A psicóloga italiana Simona Maurino também já veio a público alertar para os perigos que as crianças podem correr ao jogar este jogo, incluindo o de poderem ser vítimas de pedofilia. «Há vários riscos, entre eles o de assédio online, que também pode acontecer offline. Isso pode acontecer através da dinâmica deste jogo, atraindo menores a lugares mais isolados», adverte. «No Missouri, 11 adolescentes foram atraídos para um lugar isolado e foram roubados por quatro assaltantes», afirma ainda.

Em Portugal, a PSP recomenda prudência. «Esteja sempre atento ao que o rodeia», «observe o meio envolvente» e «não cace sozinho». Faça-o «em grupo ou aos pares, de forma a aumentar a segurança», aconselha. «Não utilizar a aplicação enquanto conduz», «não entrar em propriedade alheia ou áreas de acesso restrito» e ter «especial atenção a aplicações relacionadas com o jogo», que «podem conter malware e comprometer a segurança de dados pessoais», são outros conselhos.

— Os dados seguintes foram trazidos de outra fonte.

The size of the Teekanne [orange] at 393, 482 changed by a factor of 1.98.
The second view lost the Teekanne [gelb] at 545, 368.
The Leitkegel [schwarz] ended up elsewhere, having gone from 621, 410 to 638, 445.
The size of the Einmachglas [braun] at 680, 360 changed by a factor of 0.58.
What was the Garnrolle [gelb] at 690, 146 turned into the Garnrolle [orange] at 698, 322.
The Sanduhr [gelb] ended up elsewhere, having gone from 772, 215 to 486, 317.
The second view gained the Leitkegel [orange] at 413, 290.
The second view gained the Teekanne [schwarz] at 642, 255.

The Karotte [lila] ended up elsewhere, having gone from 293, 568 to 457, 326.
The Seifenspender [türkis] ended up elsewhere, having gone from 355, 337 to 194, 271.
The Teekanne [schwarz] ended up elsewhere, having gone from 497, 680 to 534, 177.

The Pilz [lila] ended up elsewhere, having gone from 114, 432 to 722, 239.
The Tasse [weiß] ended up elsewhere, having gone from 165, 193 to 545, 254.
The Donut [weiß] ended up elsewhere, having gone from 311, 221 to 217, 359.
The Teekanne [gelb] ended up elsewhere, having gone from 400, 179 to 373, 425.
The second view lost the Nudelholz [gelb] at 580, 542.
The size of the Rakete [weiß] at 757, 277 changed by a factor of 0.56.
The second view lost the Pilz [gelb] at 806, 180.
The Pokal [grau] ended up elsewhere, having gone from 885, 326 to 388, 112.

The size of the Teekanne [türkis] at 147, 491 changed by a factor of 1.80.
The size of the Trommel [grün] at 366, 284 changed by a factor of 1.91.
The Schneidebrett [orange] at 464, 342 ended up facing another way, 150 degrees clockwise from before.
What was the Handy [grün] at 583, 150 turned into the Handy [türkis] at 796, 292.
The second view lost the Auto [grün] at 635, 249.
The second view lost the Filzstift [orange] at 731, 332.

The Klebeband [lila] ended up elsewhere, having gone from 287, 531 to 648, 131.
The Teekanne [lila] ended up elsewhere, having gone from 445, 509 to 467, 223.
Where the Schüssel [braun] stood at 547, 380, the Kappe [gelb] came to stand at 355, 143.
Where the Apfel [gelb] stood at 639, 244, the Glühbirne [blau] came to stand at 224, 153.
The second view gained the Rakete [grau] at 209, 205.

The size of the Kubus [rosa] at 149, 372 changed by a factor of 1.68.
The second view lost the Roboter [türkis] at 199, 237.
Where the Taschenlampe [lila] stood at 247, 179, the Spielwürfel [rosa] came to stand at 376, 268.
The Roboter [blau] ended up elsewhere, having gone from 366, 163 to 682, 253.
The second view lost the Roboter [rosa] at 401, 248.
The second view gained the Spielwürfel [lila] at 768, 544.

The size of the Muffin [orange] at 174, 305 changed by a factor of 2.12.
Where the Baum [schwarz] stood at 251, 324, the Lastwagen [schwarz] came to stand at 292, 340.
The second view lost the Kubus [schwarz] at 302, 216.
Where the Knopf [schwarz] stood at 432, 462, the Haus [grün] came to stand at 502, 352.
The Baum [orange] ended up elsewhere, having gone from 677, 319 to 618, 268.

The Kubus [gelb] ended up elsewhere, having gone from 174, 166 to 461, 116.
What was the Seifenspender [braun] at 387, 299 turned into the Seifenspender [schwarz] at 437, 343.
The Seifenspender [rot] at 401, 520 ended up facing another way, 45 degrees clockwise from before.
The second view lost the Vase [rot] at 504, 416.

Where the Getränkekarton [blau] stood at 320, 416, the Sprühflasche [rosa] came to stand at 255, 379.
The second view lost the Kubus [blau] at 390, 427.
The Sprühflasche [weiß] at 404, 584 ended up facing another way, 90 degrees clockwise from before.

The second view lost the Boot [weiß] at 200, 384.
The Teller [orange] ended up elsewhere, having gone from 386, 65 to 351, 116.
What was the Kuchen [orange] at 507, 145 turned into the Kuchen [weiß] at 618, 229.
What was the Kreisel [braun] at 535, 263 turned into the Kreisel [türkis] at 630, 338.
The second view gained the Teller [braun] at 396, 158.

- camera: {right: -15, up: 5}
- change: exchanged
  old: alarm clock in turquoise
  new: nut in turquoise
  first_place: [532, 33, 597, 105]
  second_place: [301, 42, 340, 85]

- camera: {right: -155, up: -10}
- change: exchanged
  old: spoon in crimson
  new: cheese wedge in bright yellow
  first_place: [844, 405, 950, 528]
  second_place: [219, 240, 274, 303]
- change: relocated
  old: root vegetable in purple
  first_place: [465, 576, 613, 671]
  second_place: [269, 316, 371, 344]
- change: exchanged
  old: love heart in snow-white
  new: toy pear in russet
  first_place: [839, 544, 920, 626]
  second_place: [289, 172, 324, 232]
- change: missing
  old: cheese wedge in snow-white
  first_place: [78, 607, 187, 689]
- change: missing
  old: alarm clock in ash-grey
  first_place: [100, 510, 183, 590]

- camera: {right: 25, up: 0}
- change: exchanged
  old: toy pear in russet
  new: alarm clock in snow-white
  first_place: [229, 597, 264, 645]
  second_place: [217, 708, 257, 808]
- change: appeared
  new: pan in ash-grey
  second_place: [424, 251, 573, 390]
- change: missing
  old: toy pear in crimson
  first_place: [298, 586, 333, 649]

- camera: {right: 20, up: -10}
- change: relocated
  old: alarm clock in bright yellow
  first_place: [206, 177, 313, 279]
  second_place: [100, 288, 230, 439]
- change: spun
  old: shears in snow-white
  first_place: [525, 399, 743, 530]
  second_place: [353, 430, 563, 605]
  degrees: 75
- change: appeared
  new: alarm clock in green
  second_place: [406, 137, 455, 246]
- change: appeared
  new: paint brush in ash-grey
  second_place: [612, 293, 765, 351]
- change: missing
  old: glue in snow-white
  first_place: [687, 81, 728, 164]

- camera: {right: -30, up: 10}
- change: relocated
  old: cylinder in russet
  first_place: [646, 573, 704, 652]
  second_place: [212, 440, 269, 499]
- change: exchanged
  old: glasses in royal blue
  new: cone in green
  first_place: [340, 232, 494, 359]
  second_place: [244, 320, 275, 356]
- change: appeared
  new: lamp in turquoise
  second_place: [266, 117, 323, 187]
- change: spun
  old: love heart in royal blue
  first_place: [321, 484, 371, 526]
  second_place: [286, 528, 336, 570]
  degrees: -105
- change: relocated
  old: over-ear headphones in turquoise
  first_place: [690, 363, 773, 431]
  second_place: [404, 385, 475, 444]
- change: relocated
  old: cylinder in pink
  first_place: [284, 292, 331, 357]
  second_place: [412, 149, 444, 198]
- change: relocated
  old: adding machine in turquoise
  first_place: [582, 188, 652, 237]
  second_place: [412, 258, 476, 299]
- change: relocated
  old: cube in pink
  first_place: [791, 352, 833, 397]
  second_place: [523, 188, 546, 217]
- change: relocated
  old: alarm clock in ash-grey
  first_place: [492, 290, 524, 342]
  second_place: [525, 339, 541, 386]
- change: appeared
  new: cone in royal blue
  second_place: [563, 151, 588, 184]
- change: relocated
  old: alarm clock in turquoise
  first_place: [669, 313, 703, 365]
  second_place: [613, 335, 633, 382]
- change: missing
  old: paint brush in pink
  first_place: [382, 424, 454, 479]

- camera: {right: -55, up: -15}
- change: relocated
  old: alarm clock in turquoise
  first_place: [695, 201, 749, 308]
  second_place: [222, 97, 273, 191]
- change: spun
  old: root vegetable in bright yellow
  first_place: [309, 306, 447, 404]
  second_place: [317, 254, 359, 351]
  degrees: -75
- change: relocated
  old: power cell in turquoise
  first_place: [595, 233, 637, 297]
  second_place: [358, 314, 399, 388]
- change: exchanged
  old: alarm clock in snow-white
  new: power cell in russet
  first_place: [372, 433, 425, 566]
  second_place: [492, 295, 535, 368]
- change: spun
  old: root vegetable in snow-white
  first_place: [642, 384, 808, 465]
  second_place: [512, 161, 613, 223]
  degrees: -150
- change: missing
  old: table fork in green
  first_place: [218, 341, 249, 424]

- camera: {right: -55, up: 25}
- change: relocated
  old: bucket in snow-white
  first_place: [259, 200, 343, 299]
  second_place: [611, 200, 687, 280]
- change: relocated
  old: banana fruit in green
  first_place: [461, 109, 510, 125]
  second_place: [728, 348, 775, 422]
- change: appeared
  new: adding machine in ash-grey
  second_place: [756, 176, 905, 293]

Aos pais, as autoridades pedem que expliquem aos filhos que não devem interagir com estranhos, que estabeleçam limites até onde podem ir e que avisem as crianças sobre as apps que prometem melhorar a experiência do jogo e que exigem acesso aos dados pessoais. Em apenas quatro dias, as ações da Nintendo cresceram 59%. Desde o lançamento do jogo, a cotação da empresa em bolsa disparou 120%.